**REQUEST:** Revise the material below by replacing "common name" with "vernacular name" wherever it appears, keeping every other line unchanged.

[start]

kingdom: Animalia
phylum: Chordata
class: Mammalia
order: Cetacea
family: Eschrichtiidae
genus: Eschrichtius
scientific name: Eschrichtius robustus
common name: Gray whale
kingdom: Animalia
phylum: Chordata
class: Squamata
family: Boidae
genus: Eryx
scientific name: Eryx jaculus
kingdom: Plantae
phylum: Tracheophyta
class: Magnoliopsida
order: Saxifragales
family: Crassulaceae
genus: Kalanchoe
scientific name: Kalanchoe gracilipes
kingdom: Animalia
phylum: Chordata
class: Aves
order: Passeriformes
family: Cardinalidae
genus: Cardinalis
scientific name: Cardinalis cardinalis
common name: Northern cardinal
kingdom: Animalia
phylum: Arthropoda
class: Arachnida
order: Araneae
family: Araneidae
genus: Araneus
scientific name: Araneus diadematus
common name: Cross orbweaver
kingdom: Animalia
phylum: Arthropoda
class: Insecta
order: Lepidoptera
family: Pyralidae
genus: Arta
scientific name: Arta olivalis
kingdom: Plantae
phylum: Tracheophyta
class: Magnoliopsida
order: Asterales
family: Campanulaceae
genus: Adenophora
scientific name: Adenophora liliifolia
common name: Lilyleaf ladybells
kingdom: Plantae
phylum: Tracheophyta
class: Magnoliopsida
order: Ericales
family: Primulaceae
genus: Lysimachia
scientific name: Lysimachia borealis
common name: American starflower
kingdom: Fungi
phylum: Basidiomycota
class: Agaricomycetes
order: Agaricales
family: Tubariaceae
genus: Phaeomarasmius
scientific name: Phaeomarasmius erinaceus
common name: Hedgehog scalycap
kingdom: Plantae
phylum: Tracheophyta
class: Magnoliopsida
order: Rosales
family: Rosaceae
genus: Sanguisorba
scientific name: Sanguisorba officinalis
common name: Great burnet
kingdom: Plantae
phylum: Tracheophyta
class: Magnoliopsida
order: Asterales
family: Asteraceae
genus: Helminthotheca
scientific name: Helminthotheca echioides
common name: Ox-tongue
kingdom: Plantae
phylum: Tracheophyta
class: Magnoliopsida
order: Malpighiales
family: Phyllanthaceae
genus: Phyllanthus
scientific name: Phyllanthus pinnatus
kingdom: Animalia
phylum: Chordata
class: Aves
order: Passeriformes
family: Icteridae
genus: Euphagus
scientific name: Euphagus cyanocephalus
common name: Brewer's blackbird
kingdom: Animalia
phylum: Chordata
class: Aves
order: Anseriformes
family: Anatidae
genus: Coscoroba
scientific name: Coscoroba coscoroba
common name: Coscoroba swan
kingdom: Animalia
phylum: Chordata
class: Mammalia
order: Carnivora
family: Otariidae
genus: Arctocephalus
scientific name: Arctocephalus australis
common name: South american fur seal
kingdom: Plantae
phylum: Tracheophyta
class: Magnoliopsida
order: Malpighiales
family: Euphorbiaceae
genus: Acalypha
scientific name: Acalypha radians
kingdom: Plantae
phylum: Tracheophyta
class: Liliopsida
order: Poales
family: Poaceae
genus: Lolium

[end]

**OUTPUT FOR THIS EXERCISE:**
kingdom: Animalia
phylum: Chordata
class: Mammalia
order: Cetacea
family: Eschrichtiidae
genus: Eschrichtius
scientific name: Eschrichtius robustus
vernacular name: Gray whale
kingdom: Animalia
phylum: Chordata
class: Squamata
family: Boidae
genus: Eryx
scientific name: Eryx jaculus
kingdom: Plantae
phylum: Tracheophyta
class: Magnoliopsida
order: Saxifragales
family: Crassulaceae
genus: Kalanchoe
scientific name: Kalanchoe gracilipes
kingdom: Animalia
phylum: Chordata
class: Aves
order: Passeriformes
family: Cardinalidae
genus: Cardinalis
scientific name: Cardinalis cardinalis
vernacular name: Northern cardinal
kingdom: Animalia
phylum: Arthropoda
class: Arachnida
order: Araneae
family: Araneidae
genus: Araneus
scientific name: Araneus diadematus
vernacular name: Cross orbweaver
kingdom: Animalia
phylum: Arthropoda
class: Insecta
order: Lepidoptera
family: Pyralidae
genus: Arta
scientific name: Arta olivalis
kingdom: Plantae
phylum: Tracheophyta
class: Magnoliopsida
order: Asterales
family: Campanulaceae
genus: Adenophora
scientific name: Adenophora liliifolia
vernacular name: Lilyleaf ladybells
kingdom: Plantae
phylum: Tracheophyta
class: Magnoliopsida
order: Ericales
family: Primulaceae
genus: Lysimachia
scientific name: Lysimachia borealis
vernacular name: American starflower
kingdom: Fungi
phylum: Basidiomycota
class: Agaricomycetes
order: Agaricales
family: Tubariaceae
genus: Phaeomarasmius
scientific name: Phaeomarasmius erinaceus
vernacular name: Hedgehog scalycap
kingdom: Plantae
phylum: Tracheophyta
class: Magnoliopsida
order: Rosales
family: Rosaceae
genus: Sanguisorba
scientific name: Sanguisorba officinalis
vernacular name: Great burnet
kingdom: Plantae
phylum: Tracheophyta
class: Magnoliopsida
order: Asterales
family: Asteraceae
genus: Helminthotheca
scientific name: Helminthotheca echioides
vernacular name: Ox-tongue
kingdom: Plantae
phylum: Tracheophyta
class: Magnoliopsida
order: Malpighiales
family: Phyllanthaceae
genus: Phyllanthus
scientific name: Phyllanthus pinnatus
kingdom: Animalia
phylum: Chordata
class: Aves
order: Passeriformes
family: Icteridae
genus: Euphagus
scientific name: Euphagus cyanocephalus
vernacular name: Brewer's blackbird
kingdom: Animalia
phylum: Chordata
class: Aves
order: Anseriformes
family: Anatidae
genus: Coscoroba
scientific name: Coscoroba coscoroba
vernacular name: Coscoroba swan
kingdom: Animalia
phylum: Chordata
class: Mammalia
order: Carnivora
family: Otariidae
genus: Arctocephalus
scientific name: Arctocephalus australis
vernacular name: South american fur seal
kingdom: Plantae
phylum: Tracheophyta
class: Magnoliopsida
order: Malpighiales
family: Euphorbiaceae
genus: Acalypha
scientific name: Acalypha radians
kingdom: Plantae
phylum: Tracheophyta
class: Liliopsida
order: Poales
family: Poaceae
genus: Lolium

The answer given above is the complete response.